Toxicology: Preclinical safety data: Nonclinical safety data revealed no special hazard for humans based on conventional studies of repeated dose toxicity, mutagenicity or carcinogenicity.
Celecoxib at oral doses ≥150 mg/kg/day (approximately 2-fold human exposure at 200 mg twice daily as measured by AUC0-24), caused an increased incidence of ventricular septal defects, a rare event, and fetal alterations, such as ribs fused, sternebrae fused and sternebrae misshapen when rabbits were treated throughout organogenesis. A dose-dependent increase in diaphragmatic hernias was observed when rats were given celecoxib at oral doses ≥30 mg/kg/day (approximately 6-fold human exposure based on the AUC0-24 at 200 mg twice daily) throughout organogenesis. These effects are expected following inhibition of prostaglandin synthesis. In rats, exposure to celecoxib during early embryonic development resulted in pre-implantation and post-implantation losses, and reduced embryo/fetal survival.

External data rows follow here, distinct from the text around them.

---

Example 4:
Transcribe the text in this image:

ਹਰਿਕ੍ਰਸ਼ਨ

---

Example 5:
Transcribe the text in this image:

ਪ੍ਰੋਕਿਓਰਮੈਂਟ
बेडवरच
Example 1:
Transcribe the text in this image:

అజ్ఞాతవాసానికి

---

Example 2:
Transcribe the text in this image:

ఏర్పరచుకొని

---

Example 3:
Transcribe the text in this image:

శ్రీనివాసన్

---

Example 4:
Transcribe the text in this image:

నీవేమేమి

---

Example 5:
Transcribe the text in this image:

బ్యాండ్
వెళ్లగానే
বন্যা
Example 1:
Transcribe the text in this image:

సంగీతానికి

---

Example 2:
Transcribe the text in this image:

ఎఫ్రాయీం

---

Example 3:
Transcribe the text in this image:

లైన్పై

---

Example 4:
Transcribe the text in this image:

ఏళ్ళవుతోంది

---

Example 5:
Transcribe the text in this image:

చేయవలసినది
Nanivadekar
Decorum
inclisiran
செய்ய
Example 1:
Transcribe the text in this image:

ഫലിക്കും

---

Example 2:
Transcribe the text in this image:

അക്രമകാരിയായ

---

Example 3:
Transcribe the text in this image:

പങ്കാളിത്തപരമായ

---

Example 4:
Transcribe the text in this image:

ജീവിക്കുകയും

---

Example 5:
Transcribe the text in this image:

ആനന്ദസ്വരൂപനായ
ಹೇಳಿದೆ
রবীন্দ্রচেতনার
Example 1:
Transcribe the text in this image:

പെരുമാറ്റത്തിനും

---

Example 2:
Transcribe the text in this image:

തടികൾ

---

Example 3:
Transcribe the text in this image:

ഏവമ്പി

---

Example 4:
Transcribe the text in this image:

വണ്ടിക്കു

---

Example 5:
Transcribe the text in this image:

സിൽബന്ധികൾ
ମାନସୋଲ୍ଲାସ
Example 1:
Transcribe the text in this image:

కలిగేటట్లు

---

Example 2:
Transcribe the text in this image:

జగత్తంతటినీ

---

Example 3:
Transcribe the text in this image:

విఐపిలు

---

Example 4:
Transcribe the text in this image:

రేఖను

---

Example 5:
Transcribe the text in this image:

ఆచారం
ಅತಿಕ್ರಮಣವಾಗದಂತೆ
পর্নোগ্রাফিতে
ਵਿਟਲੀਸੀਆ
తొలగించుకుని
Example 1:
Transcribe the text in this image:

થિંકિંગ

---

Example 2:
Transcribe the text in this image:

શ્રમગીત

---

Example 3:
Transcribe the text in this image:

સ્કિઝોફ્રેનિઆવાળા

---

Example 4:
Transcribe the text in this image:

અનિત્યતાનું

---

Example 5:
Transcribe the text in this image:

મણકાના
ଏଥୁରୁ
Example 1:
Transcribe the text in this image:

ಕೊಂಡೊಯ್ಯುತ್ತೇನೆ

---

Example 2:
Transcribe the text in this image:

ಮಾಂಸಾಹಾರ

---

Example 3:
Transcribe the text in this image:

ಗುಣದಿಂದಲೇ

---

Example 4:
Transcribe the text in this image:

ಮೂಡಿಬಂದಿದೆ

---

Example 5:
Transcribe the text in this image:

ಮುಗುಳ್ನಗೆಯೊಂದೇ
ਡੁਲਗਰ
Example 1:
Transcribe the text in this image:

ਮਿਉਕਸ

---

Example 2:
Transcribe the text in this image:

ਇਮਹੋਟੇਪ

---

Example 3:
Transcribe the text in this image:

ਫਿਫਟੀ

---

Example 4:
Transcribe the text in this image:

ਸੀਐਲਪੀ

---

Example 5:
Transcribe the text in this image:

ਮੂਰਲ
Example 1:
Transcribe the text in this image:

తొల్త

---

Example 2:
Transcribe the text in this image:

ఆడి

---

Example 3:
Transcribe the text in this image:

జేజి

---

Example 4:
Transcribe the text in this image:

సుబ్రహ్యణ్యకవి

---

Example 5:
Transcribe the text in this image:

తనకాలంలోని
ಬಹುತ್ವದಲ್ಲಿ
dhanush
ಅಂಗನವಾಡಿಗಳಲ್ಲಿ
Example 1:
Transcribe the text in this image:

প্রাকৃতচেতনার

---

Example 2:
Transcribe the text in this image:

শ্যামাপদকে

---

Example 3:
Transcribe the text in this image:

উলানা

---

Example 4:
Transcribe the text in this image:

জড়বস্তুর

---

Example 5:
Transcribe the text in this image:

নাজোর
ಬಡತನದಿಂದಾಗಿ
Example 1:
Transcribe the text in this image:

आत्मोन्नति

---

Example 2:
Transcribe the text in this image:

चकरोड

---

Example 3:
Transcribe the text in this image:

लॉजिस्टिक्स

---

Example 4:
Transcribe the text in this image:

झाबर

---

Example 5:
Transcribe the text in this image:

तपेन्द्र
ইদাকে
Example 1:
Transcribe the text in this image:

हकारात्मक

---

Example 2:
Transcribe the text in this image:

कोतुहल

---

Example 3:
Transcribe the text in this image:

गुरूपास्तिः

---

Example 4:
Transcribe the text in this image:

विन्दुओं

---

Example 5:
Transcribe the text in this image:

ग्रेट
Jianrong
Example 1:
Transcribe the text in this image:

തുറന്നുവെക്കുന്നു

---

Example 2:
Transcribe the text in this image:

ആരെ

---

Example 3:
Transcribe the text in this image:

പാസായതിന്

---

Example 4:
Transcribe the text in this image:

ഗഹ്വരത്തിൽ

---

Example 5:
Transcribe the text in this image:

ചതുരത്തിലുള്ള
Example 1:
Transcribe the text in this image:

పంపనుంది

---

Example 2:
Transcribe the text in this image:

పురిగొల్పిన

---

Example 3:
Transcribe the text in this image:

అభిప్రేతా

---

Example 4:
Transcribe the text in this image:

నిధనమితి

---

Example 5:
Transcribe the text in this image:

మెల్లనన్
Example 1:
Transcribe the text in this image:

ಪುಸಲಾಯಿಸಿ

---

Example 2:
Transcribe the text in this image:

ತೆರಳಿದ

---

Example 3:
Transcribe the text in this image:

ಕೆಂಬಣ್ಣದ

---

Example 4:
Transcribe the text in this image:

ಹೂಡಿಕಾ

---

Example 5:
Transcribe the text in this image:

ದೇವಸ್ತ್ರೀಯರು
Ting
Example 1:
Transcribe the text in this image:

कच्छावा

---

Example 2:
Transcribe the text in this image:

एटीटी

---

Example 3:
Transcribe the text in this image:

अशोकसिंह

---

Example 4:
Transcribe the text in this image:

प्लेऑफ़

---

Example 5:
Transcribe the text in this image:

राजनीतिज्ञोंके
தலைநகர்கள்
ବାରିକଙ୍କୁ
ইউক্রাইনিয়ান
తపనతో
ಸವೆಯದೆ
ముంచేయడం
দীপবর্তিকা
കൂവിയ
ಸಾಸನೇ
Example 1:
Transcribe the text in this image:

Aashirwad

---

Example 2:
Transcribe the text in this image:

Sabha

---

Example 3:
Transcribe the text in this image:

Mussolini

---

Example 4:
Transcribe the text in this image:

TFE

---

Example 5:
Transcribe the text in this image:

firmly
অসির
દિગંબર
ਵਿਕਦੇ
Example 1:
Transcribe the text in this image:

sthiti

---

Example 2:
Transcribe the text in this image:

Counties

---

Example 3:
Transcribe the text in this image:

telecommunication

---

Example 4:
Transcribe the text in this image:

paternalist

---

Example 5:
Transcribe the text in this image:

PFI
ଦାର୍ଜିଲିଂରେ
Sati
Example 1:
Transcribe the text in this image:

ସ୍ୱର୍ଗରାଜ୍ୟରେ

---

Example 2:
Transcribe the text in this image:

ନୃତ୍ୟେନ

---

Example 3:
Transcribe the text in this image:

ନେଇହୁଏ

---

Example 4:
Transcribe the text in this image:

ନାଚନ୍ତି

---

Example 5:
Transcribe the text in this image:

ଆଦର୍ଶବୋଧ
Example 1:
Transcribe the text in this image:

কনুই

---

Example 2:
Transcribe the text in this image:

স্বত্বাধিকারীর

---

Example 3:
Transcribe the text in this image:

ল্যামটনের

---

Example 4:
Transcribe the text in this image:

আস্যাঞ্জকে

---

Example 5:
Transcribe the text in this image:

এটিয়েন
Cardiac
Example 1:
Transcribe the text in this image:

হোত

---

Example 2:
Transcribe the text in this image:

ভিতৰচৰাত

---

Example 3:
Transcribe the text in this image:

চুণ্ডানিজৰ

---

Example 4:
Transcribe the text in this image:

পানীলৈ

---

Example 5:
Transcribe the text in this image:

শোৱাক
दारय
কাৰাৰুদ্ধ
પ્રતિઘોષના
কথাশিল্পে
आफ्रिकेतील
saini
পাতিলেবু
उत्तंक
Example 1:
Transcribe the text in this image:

Animal Toxicology: An increase in the incidence of background findings of spermatocele with or without secondary changes, such as epididymal hypospermia as well as minimal to slight dilation of the seminiferous tubules was seen in the juvenile rat. These reproductive findings while apparently treatment-related did not increase in incidence or severity with dose and may indicate an exacerbation of a spontaneous condition. Similar reproductive findings were not observed in studies of juvenile or adult dogs or in adult rats treated with celecoxib. The clinical significance of this observation is unknown.